Imagine asking your AI assistant, “What did I highlight in The Value?” and getting back a precise timeline of your reading marathon from six years ago. That’s exactly what happened when I installed WeRead’s newly released official AI skill. It connects to your reading account and lets you query six core data sets: bookshelf, book search, reading stats, book details, notes and highlights, and recommendations. The setup is almost trivial—copy a single command, paste it into Claude Code, grab an API key from WeChat Reading, and you’re done in under a minute. No config files, no headaches. In the domestic digital reading space, this level of API integration is unprecedented.

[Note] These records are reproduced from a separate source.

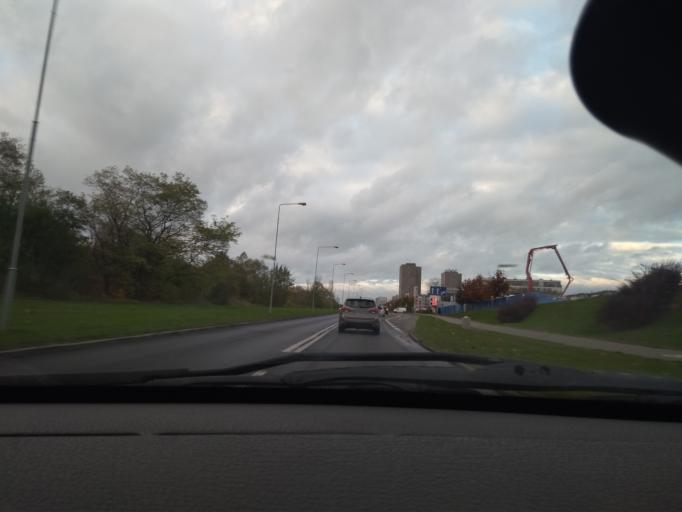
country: PL
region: Greater Poland Voivodeship
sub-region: Poznan
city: Poznan
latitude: 52.4438
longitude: 16.9206
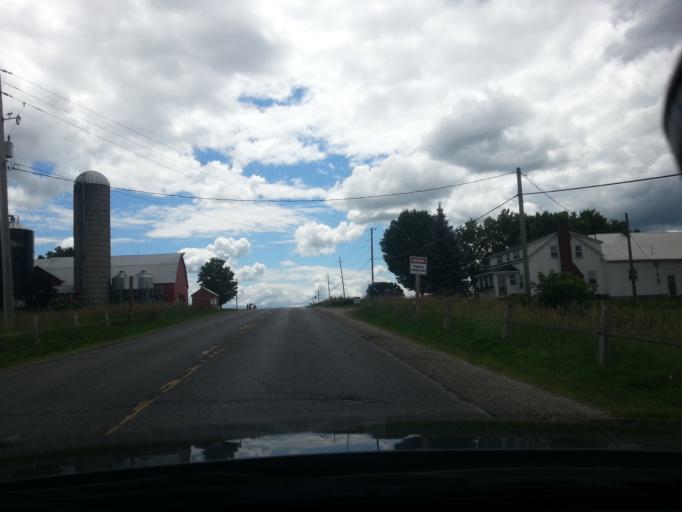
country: CA
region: Ontario
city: Perth
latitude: 44.6212
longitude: -76.2412
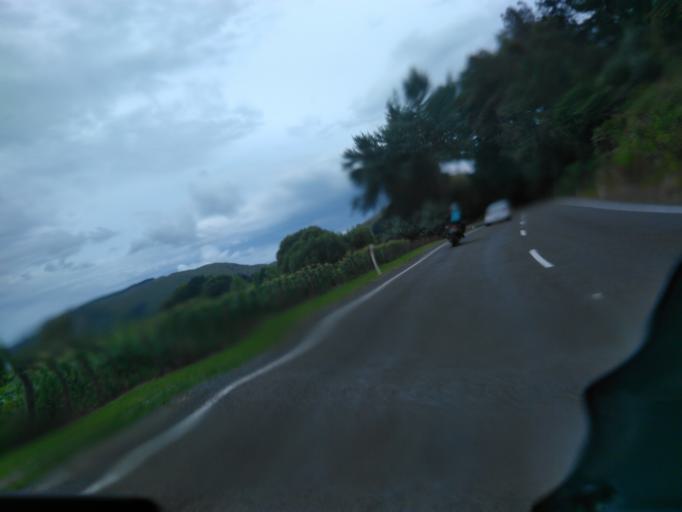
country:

But after an afternoon of fascinated tinkering, I hit a wall. I asked the skill to recommend product management books. It returned a well-structured list of 14 titles, grouped from beginner to advanced. Sounds great—until I realized three of those books were already sitting in my bookshelf with hundreds of notes. Yu Jun’s Product Methodology? I had 68 highlights. Behind the Product? On my shelf for two years. The AI had simply performed a keyword search and returned generic results. It never once checked my reading history, my existing highlights, or my bookshelf. Every recommendation was essentially blind. It was a natural-language wrapper around a basic search API, not a personal reading advisor.

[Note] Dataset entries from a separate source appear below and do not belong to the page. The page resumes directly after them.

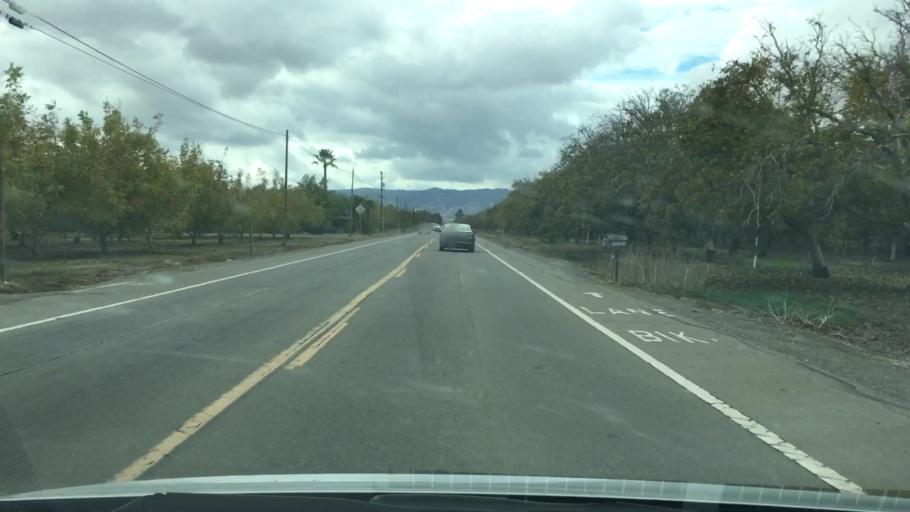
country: US
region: California
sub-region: Yolo County
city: Winters
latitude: 38.5398
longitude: -121.9297
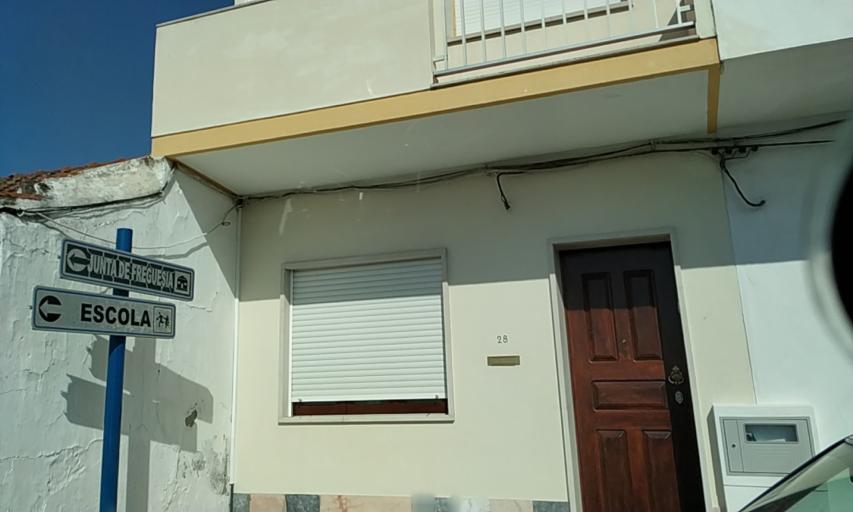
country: PT
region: Santarem
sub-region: Benavente
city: Poceirao
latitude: 38.7666
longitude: -8.6264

This is the core limitation of raw API skills: the six capabilities are powerful individually, but they lack intelligent orchestration. The skill can pull your stats, search books, and list your notes, but it cannot cross-reference them to understand who you are as a reader. It treats each user as a blank slate, ignoring the invaluable data of what you’ve already read, skipped, or deeply engaged with. In contrast, platforms like Amazon’s Kindle have long used collaborative filtering and purchase history to recommend next reads, but they rarely allow external AI to access that data. WeRead’s move is groundbreaking in its openness, but it stops short of the real value: context-aware personalization.
To bridge this gap, I built an open-source project called huashu-weread. It wraps the official WeRead skill with a “reading consultant” workflow layer. Instead of one-size-fits-all APIs, it offers four specialized workflows: advisor (recommends the next book by cross-referencing your shelves and notes to find gaps), path (designs a tailored reading ladder for a topic, from basics to frontiers, based on your level), alchemy (organizes your scattered highlights into structured summaries), and review (generates ready-to-post reading reflections for social media). The key insight is simple: your bookshelf shows what you’ve collected, but your notes reveal what you actually absorbed. Cross-referencing these two data sources is the difference between a search engine and a personal librarian.
Still, the official skill’s release marks a significant signal. It demonstrates that Chinese reading platforms are finally opening their user data to third-party AI, something even global giants like Kobo or Apple Books have not fully done. The next step is for WeRead to natively embed these reasoning workflows into their skill itself, rather than leaving users to hack their own solutions. If they can combine their rich reading data with a recommendation engine that truly understands your cognitive map, WeRead could redefine what it means to have an “AI reading partner.” Until then, the skill remains a powerful foundation—but it’s a foundation, not a finished building. The real intelligence still lies in what we build on top of it.
The hardest part of recommending books isn’t knowing what’s out there—it’s knowing what you’ve already been through. WeRead’s skill gives us the raw materials; the craft lies in weaving them into a personal narrative of learning. That’s the part AI has yet to master, but the door is now open.